* Exercise details
Answer these questions using the excerpt on PM_2.5 exposure:
1. How many subjects were in the "Clean only" group in winter?
2. What range of Spearman's r was reported for the correlation between personal and kitchen PM_2.5 levels?
3. In Fig. 5, what color are the winter-specific correlation numbers?
___ Provided text
There were 200 (22,539 person-hours), 47 (5226 person-hours) and 136 (15,147 person-hours) subjects for the “Solid fuels included”, “Clean only” and “No heating” group in summer, respectively; There were 207 (21,772 person-hours), 43 (4261 person-hours) and 112 (11,701 person-hours) subjects for the “Solid fuels included”, “Clean only” and “No heating” group in winter, respectively. Smaller plots nested within panels are “zoom-in” version of the corresponding plot, as the use of a universal y-axis limit up to 1200 with reference to the kitchen exposure levels impaired the readability of those plots.

3.3. PM_2.5 exposure models and inter-spatial correlation

We found moderate correlation between personal and household PM_2.5 levels (living room Spearman's r: 0.64–0.66; kitchen r: 0.52–0.59). In contrast, the correlation between community levels and personal or household levels was weaker, especially in summer, with Spearman's r ranging 0.15–0.34 in summer and 0.41–0.55 in winter (Fig. 5). Among the different cooking and heating fuel combinations, the correlation between community levels and personal or household levels was the strongest in those reporting no cooking or heating, with Spearman's r ranging 0.47–0.68 in summer and 0.43–0.46 in winter, and the weakest in those who had used solid fuels, with the corresponding range of 0.11–0.31 and 0.29–0.52, respectively (eFigures 4A-C).

Fig. 5.

The correlation matrix between the log-transformed concentrations of PM_2.5 at personal, kitchen, living room and community levels.

Red area under curves and dots are summer data; blue area under curves and dots are winter data; black numbers in boxes are overall Spearman correlation coefficient; red and blue numbers are summer- and winter-specific correlation.
______
___ Material provided
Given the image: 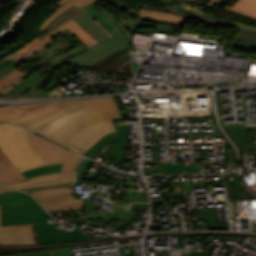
______
* Solution
1. 43 subjects (4261 person-hours).
2. 0.52–0.59.
3. Blue.